Is your workspace configured properly for your business type?
Many don’t realize this, but the property you invest in is crucial to your company’s success. If, for example, you decide to build a brick-and-mortar location from the ground up, be mindful of future business growth.
If 2020 has taught us anything, you need to build in room to pivot or diversify. Almost immediately after opening our franchise laundromat location in October of 2019, I realized the demand and potential for offering services beyond self-serve laundry. For us, that meant revamping our drop-off service by adding mobile pickup and delivery options. And while traditional laundromats are filled with self-serve machines from top to bottom, we knew drop-off and pickup or delivery was on the rise, so we chose to carve out several sections of our property with the intent on developing that part of the business. Now, our wash-dry-fold accounts for 30 percent of our total revenue.
What level of involvement are you looking to have?
At one point or another, entrepreneurs will have to roll up their sleeves and perform jobs they thought they wouldn’t have to. But, early on, entrepreneurs should start immediately thinking about what level of involvement they’re looking to have down the road and start scaling accordingly. When you’re ready to grow your business, hire people to help you so you can play less of a role in day-to-day operations. This will allow you to simultaneously start or invest in other ventures.

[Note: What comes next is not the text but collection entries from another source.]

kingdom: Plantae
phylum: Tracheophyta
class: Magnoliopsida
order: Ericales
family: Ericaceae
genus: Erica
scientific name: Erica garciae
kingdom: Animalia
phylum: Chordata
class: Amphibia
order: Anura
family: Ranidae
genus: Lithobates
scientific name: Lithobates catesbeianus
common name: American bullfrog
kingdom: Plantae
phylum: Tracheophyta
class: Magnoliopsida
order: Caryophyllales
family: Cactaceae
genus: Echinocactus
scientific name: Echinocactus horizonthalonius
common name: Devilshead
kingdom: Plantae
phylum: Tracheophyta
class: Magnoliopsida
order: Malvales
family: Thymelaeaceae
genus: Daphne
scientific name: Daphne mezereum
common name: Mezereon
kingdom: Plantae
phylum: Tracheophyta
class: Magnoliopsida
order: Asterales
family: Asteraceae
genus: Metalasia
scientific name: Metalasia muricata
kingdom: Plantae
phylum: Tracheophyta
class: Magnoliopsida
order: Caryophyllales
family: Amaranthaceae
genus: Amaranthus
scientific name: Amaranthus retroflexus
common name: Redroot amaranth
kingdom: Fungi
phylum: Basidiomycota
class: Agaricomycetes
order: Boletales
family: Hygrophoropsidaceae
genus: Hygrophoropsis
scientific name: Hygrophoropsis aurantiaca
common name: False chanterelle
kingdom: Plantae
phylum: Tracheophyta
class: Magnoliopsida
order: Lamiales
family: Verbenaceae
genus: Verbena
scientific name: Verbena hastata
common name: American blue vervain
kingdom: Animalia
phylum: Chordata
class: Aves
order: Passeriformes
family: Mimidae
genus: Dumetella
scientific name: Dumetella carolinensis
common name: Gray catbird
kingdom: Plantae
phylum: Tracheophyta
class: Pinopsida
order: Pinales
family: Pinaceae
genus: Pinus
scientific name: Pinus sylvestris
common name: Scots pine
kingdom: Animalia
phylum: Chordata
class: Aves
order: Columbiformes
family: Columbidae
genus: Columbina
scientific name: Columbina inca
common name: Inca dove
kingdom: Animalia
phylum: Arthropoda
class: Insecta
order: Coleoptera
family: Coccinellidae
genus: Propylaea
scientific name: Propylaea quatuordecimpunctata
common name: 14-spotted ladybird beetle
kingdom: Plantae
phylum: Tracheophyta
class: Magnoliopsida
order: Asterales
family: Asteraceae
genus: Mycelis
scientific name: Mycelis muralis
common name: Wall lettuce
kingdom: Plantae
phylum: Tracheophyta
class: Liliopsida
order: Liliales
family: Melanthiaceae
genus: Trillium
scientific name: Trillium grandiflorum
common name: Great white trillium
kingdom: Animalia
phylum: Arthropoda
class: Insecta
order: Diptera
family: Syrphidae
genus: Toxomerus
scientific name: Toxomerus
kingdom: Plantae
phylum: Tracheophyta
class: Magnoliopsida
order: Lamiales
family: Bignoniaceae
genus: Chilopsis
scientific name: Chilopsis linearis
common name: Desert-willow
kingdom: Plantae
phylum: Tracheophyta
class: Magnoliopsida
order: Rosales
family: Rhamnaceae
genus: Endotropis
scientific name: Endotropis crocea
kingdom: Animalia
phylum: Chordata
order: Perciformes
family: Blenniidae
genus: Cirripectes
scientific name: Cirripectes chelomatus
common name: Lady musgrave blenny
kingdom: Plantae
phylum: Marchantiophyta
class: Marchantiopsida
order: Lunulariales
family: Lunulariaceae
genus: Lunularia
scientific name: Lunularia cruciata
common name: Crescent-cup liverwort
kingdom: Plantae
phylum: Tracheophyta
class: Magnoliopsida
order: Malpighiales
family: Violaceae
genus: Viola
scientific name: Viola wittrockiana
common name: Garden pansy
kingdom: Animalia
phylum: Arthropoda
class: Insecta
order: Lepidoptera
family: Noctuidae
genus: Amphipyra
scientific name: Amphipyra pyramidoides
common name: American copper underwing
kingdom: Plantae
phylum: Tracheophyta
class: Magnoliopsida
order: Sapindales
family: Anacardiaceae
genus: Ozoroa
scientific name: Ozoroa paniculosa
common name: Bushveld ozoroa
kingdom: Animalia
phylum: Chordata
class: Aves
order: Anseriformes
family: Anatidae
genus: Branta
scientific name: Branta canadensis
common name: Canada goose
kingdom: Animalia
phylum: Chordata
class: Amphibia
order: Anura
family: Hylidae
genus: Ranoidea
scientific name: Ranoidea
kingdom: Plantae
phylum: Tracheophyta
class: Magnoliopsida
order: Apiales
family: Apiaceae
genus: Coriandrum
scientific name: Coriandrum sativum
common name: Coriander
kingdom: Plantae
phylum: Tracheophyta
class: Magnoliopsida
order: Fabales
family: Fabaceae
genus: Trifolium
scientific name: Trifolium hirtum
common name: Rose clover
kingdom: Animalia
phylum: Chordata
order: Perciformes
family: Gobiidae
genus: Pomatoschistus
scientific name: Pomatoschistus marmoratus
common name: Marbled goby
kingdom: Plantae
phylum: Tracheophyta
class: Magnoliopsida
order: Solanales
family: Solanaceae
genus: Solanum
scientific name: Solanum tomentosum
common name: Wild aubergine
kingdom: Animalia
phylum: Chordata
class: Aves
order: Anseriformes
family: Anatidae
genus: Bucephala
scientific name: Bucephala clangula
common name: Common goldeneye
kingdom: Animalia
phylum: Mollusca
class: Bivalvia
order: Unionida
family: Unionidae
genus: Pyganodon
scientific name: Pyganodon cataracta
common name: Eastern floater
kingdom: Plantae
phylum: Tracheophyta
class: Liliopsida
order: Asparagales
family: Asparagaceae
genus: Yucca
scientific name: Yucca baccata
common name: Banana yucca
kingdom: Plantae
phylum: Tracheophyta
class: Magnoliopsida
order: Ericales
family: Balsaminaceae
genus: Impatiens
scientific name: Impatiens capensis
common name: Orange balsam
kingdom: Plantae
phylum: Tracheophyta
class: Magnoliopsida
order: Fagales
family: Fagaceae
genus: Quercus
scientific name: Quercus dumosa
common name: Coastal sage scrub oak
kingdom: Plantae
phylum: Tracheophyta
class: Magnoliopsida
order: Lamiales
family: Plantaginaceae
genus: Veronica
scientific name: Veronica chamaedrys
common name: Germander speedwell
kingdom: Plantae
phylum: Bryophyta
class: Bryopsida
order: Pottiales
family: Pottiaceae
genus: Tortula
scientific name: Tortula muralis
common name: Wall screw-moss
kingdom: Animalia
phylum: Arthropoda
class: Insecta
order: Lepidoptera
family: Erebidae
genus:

The earlier you start planning for the future, the smoother the transition will be, especially if you hire someone early on to understand every inch of the business just as you do. The last thing you want is to have all of the day-to-day operations and decision-making tied to you, making it more difficult for you to pull away and strategize, grow or make other plans.
What kind of impact will your business have on the community?
Instead of merely asking what opening a business will do for you, ask yourself what impact your business will have on the local community. What purpose and value does it bring to local residents in your area? Are you fulfilling a demand? Does the demographic in your area match those of your business model and target customer base? Location is key in success, and these are important questions to pose before you lock in a location to start your business.
For example, in our case, community is vital considering most of our customers live within a few square miles of our facility and if we’re able to get people in the door, close to 90 percent of them become repeat customers.
Once you determine what impact you have on the community, double down on creating the best customer experience in town. As your reputation for excellence grows, so will your customers.
How can you expand beyond your core customer base to generate more revenue?
For businesses with a traditional brick-and-mortar facility, location is critical. However, don’t let those four walls hold you back from growing even more. There are always ways to bring in additional streams of revenue, whether it’s giving your business an online platform to bring in sales or taking it mobile.
For example, the increased popularity of third-party food delivery, online shopping and product subscription boxes amid the pandemic told a tale we couldn’t ignore: we needed to go mobile. Now, we’re the first WaveMAX Laundry location to be piloting a mobile pick-up and delivery and we’re working to roll it out across all 18 locations this year.
Always be thinking about your customer’s current and future needs and how you can adapt to meet them.
While it’s incredibly important to remain present and strategic when it comes to building the foundation of your business, don’t shy away from asking forward-thinking questions like:
- What will my impact be?
- How involved do I want to be?
- Can I grow in this space?
Asking yourself these types of questions will help you map your company’s growth and keep you on track for years to come.